• **GIVEN REQUEST A**
In the rows, copy out the lines starting at the one that contains "this 1376×1076 image." and ending at the one that contains "[530, 206, 565, 225] None: N*", both included.

• **ARTICLE**
━━━━━━━━

Half Year Results for the six months to 30 June 2013

 

Group business highlights

·      Strong and growing order book, on track for second half performance

·      Added new global industrial majors to the client base

·      Grown a robust sales pipeline through group-wide presence and cross selling

·      Strategy of extending geographic presence and supporting key clients across the combined range of Corac Group business capabilities and technologies is now delivering benefits

·      Roles of Chief Financial Officer (CFO) and Chief Operating Officer (COO) separated to reflect the increasing breadth of Group business activities both in the UK and overseas,

·      Jon Carter appointed CFO on 22 July with Mark Crawford retaining COO role

 

Financial Highlights

·      Group revenue of £8.3m (2012: £4.3m)

·      Total R&D4 spend of £1.4m (2012: £1.7m) before partner contributions

·      Adjusted Group EBITDA3 loss (before share based payments and exceptional items) of £1.5m (2012: loss £2.5m)

·      Group loss before tax of £2.4m (2012: loss before tax of £3.8m)

·      £2.8m cash as at 30 June 2013 (31 December 2012: £6.7m) driven by H1 working capital movements,

year end cash anticipated to be in line with expectations

·      Group order book stood at £13.2m as at 30 June 2013 (2012: £16.3m) providing good visibility for second half cash generation and improving margins

 

Current Trading and Outlook

·      H2 outlook is encouraging

-    orders due for delivery

-    a strong pipeline

-    order book has strengthened in Q3

·      Anticipate performance in line with expectations, with a reduction in H2 losses and cash outflow.

 

Phil Cartmell, Chief Executive of Corac Group commented:

 

"The Board is pleased with the progress shown by the operating companies in the first six months of the year. The management changes have delivered immediate benefits and have strengthened the Group for the second half year and beyond.

 

"The result is a more balanced business with strong continuity of performance from ACI, a revitalised Hunt Graham and an increasingly commercial CET.

 

"With the growing maturity of the CET technologies, as demonstrated by the successful testing of the DGC, together with the value built in the two acquired businesses, the Board believes the real value of the Group is not reflected in the current share price, and is committed to closing this gap."

 

Ends

For further information please contact:

Corac Group plc

www.corac.co.uk

Phil Cartmell, Chief Executive Officer

01753 285 800

Jon Carter, Chief Financial Officer

 

Cenkos

 

Ivonne Cantú / Elizabeth Bowman - Nomad

020 7397 8980

Jeremy Warner-Allen - Sales

 

MHP Communications

020 3128 8100

Reg Hoare / Vicky Watkins / Naomi Lane

 

NOTES TO EDITORS

Corac is a group of innovative UK based engineering companies, active in energy and environmental technologies. Group companies produce valuable solutions in compression systems, atmosphere management and heat exchangers for government, energy and industrial users. It has traded shares on the London Alternative Investment Market (AIM) since July 2001.

━━━━━━━━

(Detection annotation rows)
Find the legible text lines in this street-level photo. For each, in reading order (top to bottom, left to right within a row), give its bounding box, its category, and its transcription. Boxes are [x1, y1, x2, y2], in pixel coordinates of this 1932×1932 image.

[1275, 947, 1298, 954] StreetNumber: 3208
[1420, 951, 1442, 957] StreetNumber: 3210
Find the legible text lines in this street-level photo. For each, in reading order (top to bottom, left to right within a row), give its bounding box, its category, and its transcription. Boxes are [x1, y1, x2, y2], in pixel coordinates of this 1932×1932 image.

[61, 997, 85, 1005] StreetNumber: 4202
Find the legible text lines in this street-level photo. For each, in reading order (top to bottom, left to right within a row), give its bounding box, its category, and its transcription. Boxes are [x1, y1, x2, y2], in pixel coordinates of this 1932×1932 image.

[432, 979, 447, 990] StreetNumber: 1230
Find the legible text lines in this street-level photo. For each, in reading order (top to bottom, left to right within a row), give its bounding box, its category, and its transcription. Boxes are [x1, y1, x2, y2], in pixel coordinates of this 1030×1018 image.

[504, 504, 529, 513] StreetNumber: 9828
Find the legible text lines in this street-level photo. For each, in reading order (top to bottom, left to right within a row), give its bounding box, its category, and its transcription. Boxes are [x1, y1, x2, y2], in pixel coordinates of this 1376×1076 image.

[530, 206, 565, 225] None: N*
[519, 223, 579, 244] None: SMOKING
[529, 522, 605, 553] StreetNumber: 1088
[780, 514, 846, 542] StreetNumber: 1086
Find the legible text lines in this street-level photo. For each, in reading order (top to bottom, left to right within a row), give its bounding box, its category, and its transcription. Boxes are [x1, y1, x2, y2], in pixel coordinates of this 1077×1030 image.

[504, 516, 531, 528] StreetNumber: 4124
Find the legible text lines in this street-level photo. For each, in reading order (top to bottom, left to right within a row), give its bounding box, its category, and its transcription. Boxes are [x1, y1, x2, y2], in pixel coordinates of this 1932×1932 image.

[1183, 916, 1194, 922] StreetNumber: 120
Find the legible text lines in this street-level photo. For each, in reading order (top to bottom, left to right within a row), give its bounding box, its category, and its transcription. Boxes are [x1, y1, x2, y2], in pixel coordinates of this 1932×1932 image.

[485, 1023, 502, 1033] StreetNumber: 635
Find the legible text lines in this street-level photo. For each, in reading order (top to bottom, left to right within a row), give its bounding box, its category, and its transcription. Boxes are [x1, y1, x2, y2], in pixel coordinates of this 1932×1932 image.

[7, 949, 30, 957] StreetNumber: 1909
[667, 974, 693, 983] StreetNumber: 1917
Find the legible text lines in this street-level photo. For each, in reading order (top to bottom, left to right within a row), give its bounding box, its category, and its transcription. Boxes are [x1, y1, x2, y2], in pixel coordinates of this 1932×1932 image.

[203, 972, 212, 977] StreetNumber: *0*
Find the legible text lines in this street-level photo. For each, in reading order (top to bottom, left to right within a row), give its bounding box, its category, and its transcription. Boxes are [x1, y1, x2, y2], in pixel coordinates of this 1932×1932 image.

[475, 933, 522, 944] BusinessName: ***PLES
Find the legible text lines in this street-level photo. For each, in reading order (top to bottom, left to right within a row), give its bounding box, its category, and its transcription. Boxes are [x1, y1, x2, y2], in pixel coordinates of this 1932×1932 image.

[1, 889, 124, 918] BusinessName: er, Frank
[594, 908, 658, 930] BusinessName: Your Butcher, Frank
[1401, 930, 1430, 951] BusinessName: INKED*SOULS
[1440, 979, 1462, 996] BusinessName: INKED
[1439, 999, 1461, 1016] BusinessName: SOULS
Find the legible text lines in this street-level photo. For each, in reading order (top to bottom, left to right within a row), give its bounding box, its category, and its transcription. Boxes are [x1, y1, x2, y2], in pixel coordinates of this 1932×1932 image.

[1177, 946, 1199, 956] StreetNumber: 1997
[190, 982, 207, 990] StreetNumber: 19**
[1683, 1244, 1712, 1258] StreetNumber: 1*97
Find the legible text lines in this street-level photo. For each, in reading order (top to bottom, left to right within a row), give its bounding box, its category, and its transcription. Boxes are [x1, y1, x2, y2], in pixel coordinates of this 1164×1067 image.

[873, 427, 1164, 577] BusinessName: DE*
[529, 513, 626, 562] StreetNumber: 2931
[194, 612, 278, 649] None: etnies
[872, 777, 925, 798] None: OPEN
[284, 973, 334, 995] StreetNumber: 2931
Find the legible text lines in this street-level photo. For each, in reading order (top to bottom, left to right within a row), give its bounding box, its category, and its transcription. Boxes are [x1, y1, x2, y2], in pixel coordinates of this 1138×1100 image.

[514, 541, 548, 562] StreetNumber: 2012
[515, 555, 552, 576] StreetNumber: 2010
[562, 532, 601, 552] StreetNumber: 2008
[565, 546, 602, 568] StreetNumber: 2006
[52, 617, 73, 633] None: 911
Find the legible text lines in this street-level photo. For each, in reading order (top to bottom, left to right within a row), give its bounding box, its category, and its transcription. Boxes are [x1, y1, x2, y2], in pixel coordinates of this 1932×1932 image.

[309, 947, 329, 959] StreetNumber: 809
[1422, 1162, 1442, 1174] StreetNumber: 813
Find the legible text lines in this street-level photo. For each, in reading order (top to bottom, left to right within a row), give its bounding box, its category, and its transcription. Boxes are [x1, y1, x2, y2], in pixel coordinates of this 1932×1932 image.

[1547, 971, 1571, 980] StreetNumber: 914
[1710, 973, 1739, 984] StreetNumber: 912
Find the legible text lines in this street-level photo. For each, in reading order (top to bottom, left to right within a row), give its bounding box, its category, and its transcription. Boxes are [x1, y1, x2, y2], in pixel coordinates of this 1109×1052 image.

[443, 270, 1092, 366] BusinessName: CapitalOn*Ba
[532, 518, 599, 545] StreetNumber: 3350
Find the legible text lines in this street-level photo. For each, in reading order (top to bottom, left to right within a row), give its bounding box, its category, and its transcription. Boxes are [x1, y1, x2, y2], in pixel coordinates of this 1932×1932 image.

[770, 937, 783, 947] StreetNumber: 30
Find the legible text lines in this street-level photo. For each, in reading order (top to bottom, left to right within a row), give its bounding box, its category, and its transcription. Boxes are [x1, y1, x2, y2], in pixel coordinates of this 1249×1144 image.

━━━━━━━━

• **GIVEN REQUEST B**
Answer these from the half-year results:
(i) What was the Group revenue for the period?
(ii) Who was appointed CFO, and on what date?
(iii) Since when has Corac traded shares on AIM?

• **FINISHED ANSWER A**
Find the legible text lines in this street-level photo. For each, in reading order (top to bottom, left to right within a row), give its bounding box, its category, and its transcription. Boxes are [x1, y1, x2, y2], in pixel coordinates of this 1376×1076 image.

[530, 206, 565, 225] None: N*

• **FINISHED ANSWER B**
(i) £8.3m
(ii) Jon Carter, on 22 July
(iii) July 2001